The theme song to the long-running, incredibly popular show, M*A*S*H is the same theme song that was used in the film, from which the show was derived. The television show instituted an instrumental version of the song, which was entitled, “Song From M*A*S*H (Suicide Is Painless).” The lyrics were likely controversial for the world of television in the early 1970s, but they were written by Mike Altman, the son of Robert Altman, who directed of the film. Mike was a mere 14-years-old when he wrote the powerful lyrics, a perfect complement to the iconic melody written by Johnny Mandel.
When it comes to ’90s TV shows, Friends truly did define a generation, and has continued to maintain a loyal legion of fans since it last aired in 2004. The thing about Friends is that every bit of it is pure gold, from the amazing cast, to the superb writing and of course, the perfect theme song — “I’ll Be There for You” by The Rembrandts. Although performed by the American pop/rock duo, the song is so perfect for the show because Friends creators David Crane and Marta Kauffman co-wrote the song alongside the band. Much like Saved by the Bell’s theme song spoke directly to its audience, so did “I’ll Be There for You” with now iconic lyrics like “So no one told you life was gonna be this way. Your job’s a joke, you’re broke, your love life’s D.O.A.”

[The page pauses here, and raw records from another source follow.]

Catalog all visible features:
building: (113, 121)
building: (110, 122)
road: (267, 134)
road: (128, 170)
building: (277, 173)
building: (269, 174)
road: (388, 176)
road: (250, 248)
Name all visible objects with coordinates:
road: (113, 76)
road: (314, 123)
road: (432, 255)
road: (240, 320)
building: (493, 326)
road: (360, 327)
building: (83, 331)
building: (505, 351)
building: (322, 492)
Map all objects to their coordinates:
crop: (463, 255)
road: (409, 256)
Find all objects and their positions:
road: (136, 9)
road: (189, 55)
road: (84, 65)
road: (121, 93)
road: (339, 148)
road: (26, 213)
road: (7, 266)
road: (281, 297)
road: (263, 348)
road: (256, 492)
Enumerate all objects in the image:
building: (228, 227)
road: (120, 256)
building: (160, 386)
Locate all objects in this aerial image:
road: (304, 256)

2. The Fresh Prince of Bel-Air
For fans of Will Smith, there is one song from his impressive catalog of recordings which is truly iconic. Sure, “Summertime,” “Gettin’ Jiggy…” and “Parents Just Don’t Understand” deserve their nod in rap iconography, but concerning the overarching look at the life and career of Will Smith, nothing compares with the theme song to The Fresh Prince of Bel-Air. When the synthesized bass plunks drop, and the rhymes begin, the vast majority of whoever might be present in any given room in the United States of America, will launch into a rap chorus… “In West Philadelphia, born and raised, on the playground is where I spent most of my days…”
When it comes right down to it, there may not have been a better sitcom in television history. The point is moot, but the show, which was ripe with wit, sarcasm and some of the most iconic characters in television history, was privy to the greatest theme song in television history, “Where Everybody Knows Your Name.” The song was written by Gary Portnay, and featured lyrics suggesting life can be hard. Sometimes it’s necessary to be in a place where everybody knows your name. And there is great, universal truth in those simple statements. What better song to be played before setting a comedy in a swank, Boston bar?